Alors j'ai besoin de faire des recherches, continuer à chercher pour éventuellement réussir. La recherche nécessite beaucoup de matériaux. Si j'utilise les gens capturés pour remplacer ton corps cette fois, la recherche sera sans aucun doute retardée, comprends-tu ? Par conséquent, tu dois faire un petit sacrifice, laisse-moi utiliser ces gens pour quelque chose de sérieux.
Une fois mes recherches réussies, la vie éternelle et la jeunesse que je t'ai promises pourront être tenues. Alors, tu pourras te transformer en ce que tu veux. »
« Mais combien de temps te faudra-t-il pour réussir ? Combien d'autres gens devront encore mourir ?! »
« Je ne sais pas ! Peut-être ai-je besoin de capturer un navire de plus, deux, ou dix ! En tout cas, beaucoup de gens ! Quoi, tu as peur ? »
« J'ai pas peur ! Peu m'importe que d'innombrables gens meurent, je suis juste anxieuse ! Et si je suis près de mourir de vieillesse et que tu n'as toujours pas réussi ? »
« Simple, je te transformerai en l'un de ces trucs d'abord. » Le Mage de la Mort désigna le monstre cousu à peau grise à côté de lui. « Regarde, ils vivent très bien, et si je le veux, ils peuvent vraiment vivre éternellement.
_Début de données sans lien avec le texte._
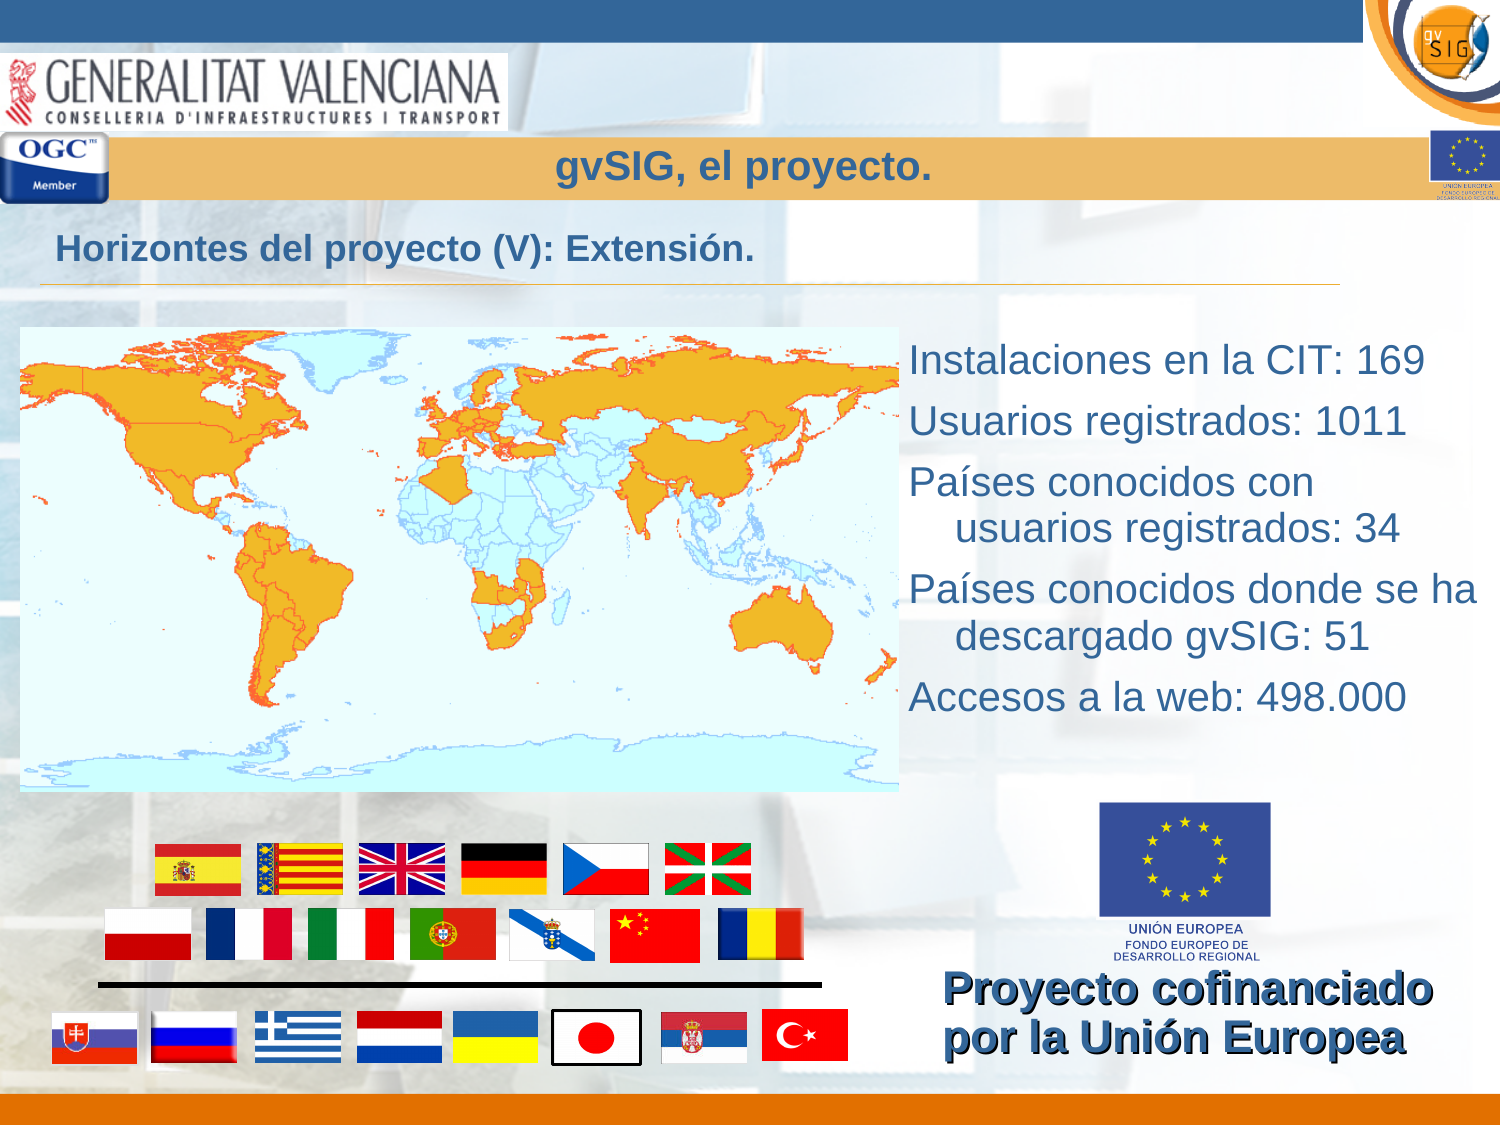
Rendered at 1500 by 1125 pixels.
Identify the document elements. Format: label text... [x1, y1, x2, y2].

picture [563, 843, 649, 895]
text_box Proyecto cofinanciado por la Unión Europea [927, 956, 1456, 1070]
picture [610, 909, 700, 963]
picture [0, 53, 508, 131]
picture [762, 1009, 848, 1061]
text_box gvSIG, el proyecto. [0, 137, 1488, 203]
picture [151, 1011, 237, 1063]
picture [1096, 799, 1274, 961]
picture [554, 1012, 640, 1064]
picture [52, 1013, 138, 1064]
picture [1363, 0, 1500, 127]
picture [453, 1011, 538, 1063]
picture [206, 908, 292, 960]
picture [257, 843, 343, 895]
picture [105, 908, 191, 960]
picture [155, 844, 241, 896]
picture [20, 327, 899, 792]
list Instalaciones en la CIT: 169 Usuarios registrados: 1011 Países conocidos con usuarios registrados: 34 Países conocidos donde se ha descargado gvSIG: 51 Accesos a la web: 498.000 [899, 336, 1485, 723]
picture [665, 843, 751, 895]
picture [359, 843, 445, 895]
picture [461, 843, 547, 895]
picture [255, 1011, 341, 1063]
picture [661, 1012, 747, 1064]
picture [509, 909, 595, 961]
picture [410, 908, 496, 960]
picture [357, 1011, 442, 1063]
picture [718, 908, 804, 960]
picture [0, 132, 109, 137]
picture [1429, 129, 1500, 200]
text_box Horizontes del proyecto (V): Extensión. [40, 222, 1209, 283]
picture [308, 908, 394, 960]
C'est la vie éternelle. »
« Je préfère mourir que vivre comme ça ! » s'exclama la femme.
« Si c'est vraiment ce que tu penses, alors tu ne devrais pas me déranger en ce moment, mais me laisser me concentrer sur mes recherches, » dit le Mage de la Mort, prenant un petit couteau sur un rack voisin, et annonça : « Bon, je vais vraiment faire de la recherche maintenant, prépare-toi à ouvrir le corps de cette femme inconsciente, tu restes pour regarder ? »
Après avoir entendu les mots du Mage de la Mort, les yeux de la Femme Devin scintillèrent et elle parla : « Oublie, te regarder faire ça me dégoûte, fais-le toi-même. »
Après cela, la Femme Devin enfile vite sa cape à capuche, couvrit son visage d'un voile, et quitta le Bâtiment de Pierre.